DATA SECTION Block Start

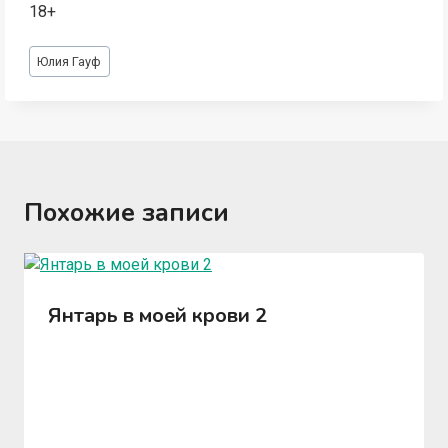
18+
Метки
Юлия Гауф
записи:
Похожие записи
Янтарь в моей крови 2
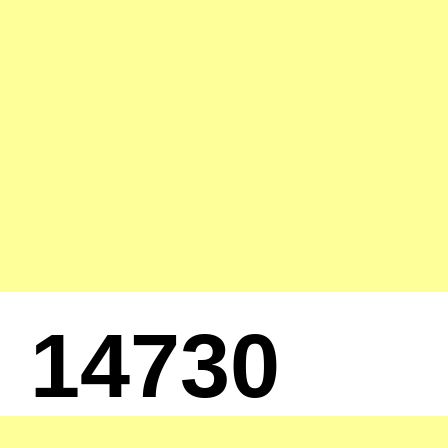
14730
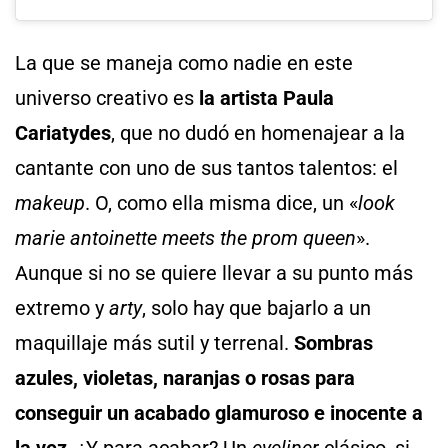
La que se maneja como nadie en este
universo creativo es
la artista Paula
Cariatydes
, que no dudó en homenajear a la
cantante con uno de sus tantos talentos: el
makeup
. O, como ella misma dice, un «
look
marie antoinette meets the prom queen
».
Aunque si no se quiere llevar a su punto más
extremo y
arty
, solo hay que bajarlo a un
maquillaje más sutil y terrenal.
Sombras
azules, violetas, naranjas o rosas para
conseguir un acabado glamuroso e inocente a
la vez
. ¿Y para acabar? Un
eyeliner
clásico, si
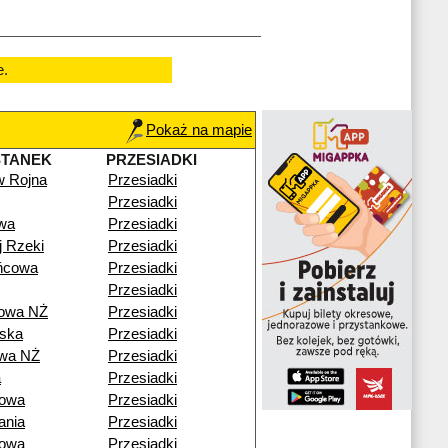
e.
Pokaż na mapie
STANEK
PRZESIADKI
w Rojna
Przesiadki
Przesiadki
wa
Przesiadki
j Rzeki
Przesiadki
ńcowa
Przesiadki
Przesiadki
rowa NŻ
Przesiadki
ska
Przesiadki
owa NŻ
Przesiadki
a
Przesiadki
nowa
Przesiadki
ania
Przesiadki
nowa
Przesiadki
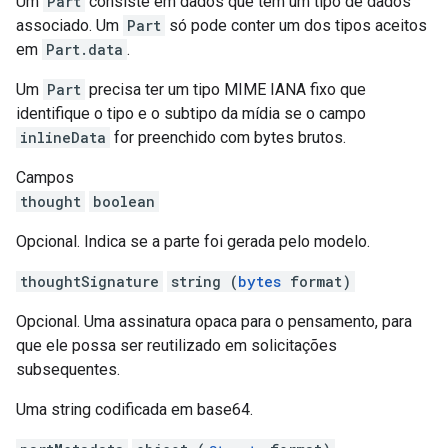
Um
Part
consiste em dados que têm um tipo de dados
associado. Um
Part
só pode conter um dos tipos aceitos
em
Part.data
.
Um
Part
precisa ter um tipo MIME IANA fixo que
identifique o tipo e o subtipo da mídia se o campo
inlineData
for preenchido com bytes brutos.
Campos
thought
boolean
Opcional. Indica se a parte foi gerada pelo modelo.
thoughtSignature
string (
bytes
format)
Opcional. Uma assinatura opaca para o pensamento, para
que ele possa ser reutilizado em solicitações
subsequentes.
Uma string codificada em base64.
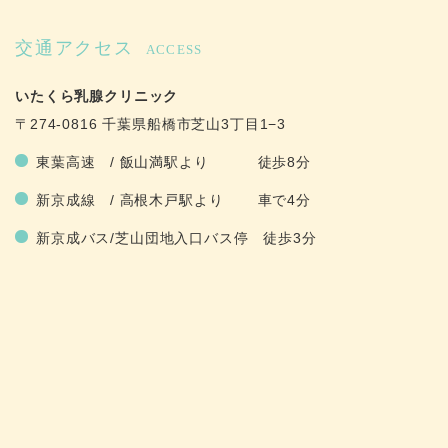
交通アクセス
ACCESS
いたくら乳腺クリニック
〒274-0816 千葉県船橋市芝山3丁目1−3
東葉高速 / 飯山満駅より 徒歩8分
新京成線 / 高根木戸駅より 車で4分
新京成バス/芝山団地入口バス停 徒歩3分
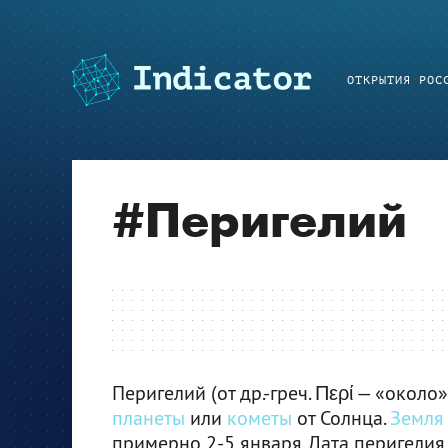
ОТКРЫТИЯ РОС
#
Перигелий
Перигелий (от др.-греч. Περί — «окол
планеты
или
кометы
от Солнца.
Земля
примерно 2-5 января. Дата перигелия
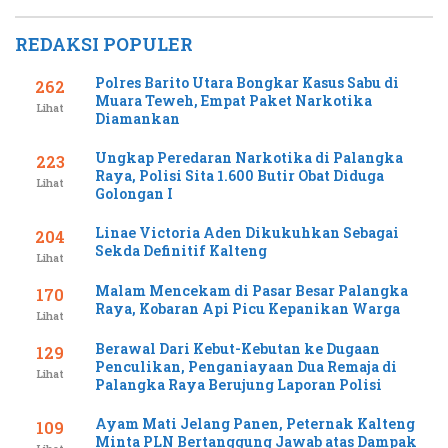
REDAKSI POPULER
Polres Barito Utara Bongkar Kasus Sabu di
262
Muara Teweh, Empat Paket Narkotika
Lihat
Diamankan
Ungkap Peredaran Narkotika di Palangka
223
Raya, Polisi Sita 1.600 Butir Obat Diduga
Lihat
Golongan I
Linae Victoria Aden Dikukuhkan Sebagai
204
Sekda Definitif Kalteng
Lihat
Malam Mencekam di Pasar Besar Palangka
170
Raya, Kobaran Api Picu Kepanikan Warga
Lihat
Berawal Dari Kebut-Kebutan ke Dugaan
129
Penculikan, Penganiayaan Dua Remaja di
Lihat
Palangka Raya Berujung Laporan Polisi
Ayam Mati Jelang Panen, Peternak Kalteng
109
Minta PLN Bertanggung Jawab atas Dampak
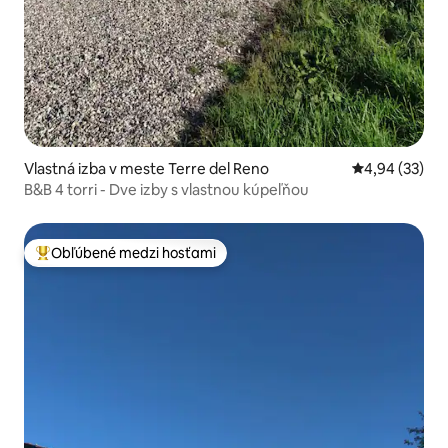
Vlastná izba v meste Terre del Reno
Priemerné oho
4,94 (33)
B&B 4 torri - Dve izby s vlastnou kúpeľňou
Obľúbené medzi hosťami
Najobľúbenejšie medzi hosťami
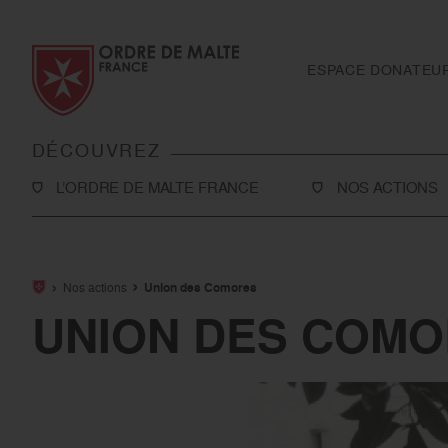
Aller au contenu
Aller à la recherche
Aller au menu
ESPACE DONATEU
DÉCOUVREZ
L’ORDRE DE MALTE FRANCE
NOS ACTIONS
L’Association
Solidarité
Notre histoire
Secourisme
Nos actions
Union des Comores
Rapport d'activité et ressources financières
Sanitaire et médi
UNION DES COM
Notre présence en France
International
Notre présence à l’international
Toutes nos actio
Le réseau Ordre de Malte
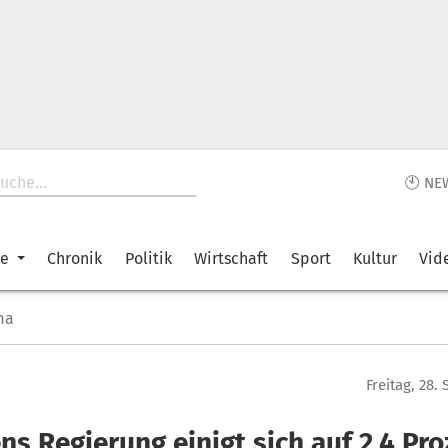
🕙 NE
ke
Chronik
Politik
Wirtschaft
Sport
Kultur
Vid
ma
Freitag, 28.
ens Regierung einigt sich auf 2,4 Pr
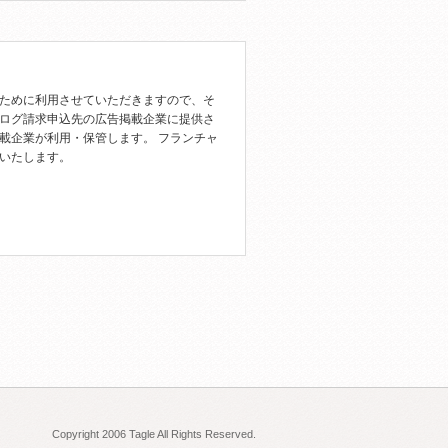
ために利用させていただきますので、そ
ログ請求申込先の広告掲載企業に提供さ
載企業が利用・保管します。 フランチャ
いたします。
Copyright 2006 Tagle All Rights Reserved.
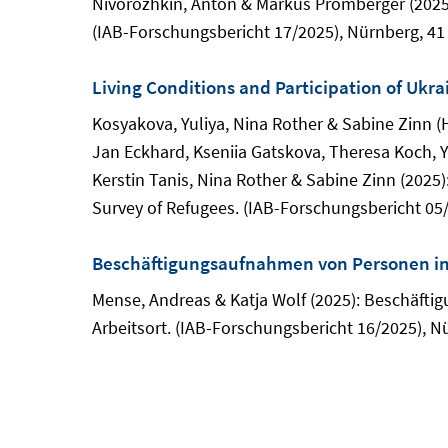
Nivorozhkin, Anton & Markus Promberger (202
(IAB-Forschungsbericht 17/2025), Nürnberg, 41
Living Conditions and Participation of Uk
Kosyakova, Yuliya, Nina Rother & Sabine Zinn (
Jan Eckhard, Kseniia Gatskova, Theresa Koch, 
Kerstin Tanis, Nina Rother & Sabine Zinn (2025
Survey of Refugees. (IAB-Forschungsbericht 05/
Beschäftigungsaufnahmen von Personen in
Mense, Andreas & Katja Wolf (2025): Beschäft
Arbeitsort. (IAB-Forschungsbericht 16/2025), N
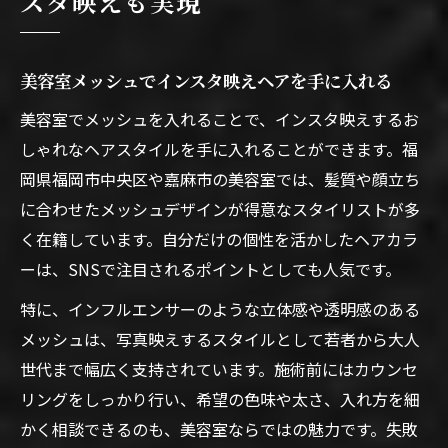
スタ映えも実現
美容室メッシュでインスタ映えヘアを手に入れる
美容室でメッシュを入れることで、インスタ映えするお
しゃれなヘアスタイルを手に入れることができます。福
岡県福岡市中央区や嘉麻市の美容室では、髪質や顔立ち
に合わせたメッシュデザインが得意なスタイリストが多
く在籍しています。自分だけの個性を活かしたヘアカラ
ーは、SNSで注目されるポイントとしても人気です。
特に、インフルエンサーのような立体感や透明感のある
メッシュは、写真映えするスタイルとして若者から大人
世代まで幅広く支持されています。施術前にはカウンセ
リングをしっかり行い、希望の色味や太さ、入れ方を細
かく相談できるのも、美容室ならではの魅力です。失敗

DATA SECTION Block End

▶ _THE TASK_
Locate the word "Polisi" in the data above. Copy every line carrying it.

▶ _SOLUTION FOR THIS PROBLEM_
Raya, Polisi Sita 1.600 Butir Obat Diduga
Palangka Raya Berujung Laporan Polisi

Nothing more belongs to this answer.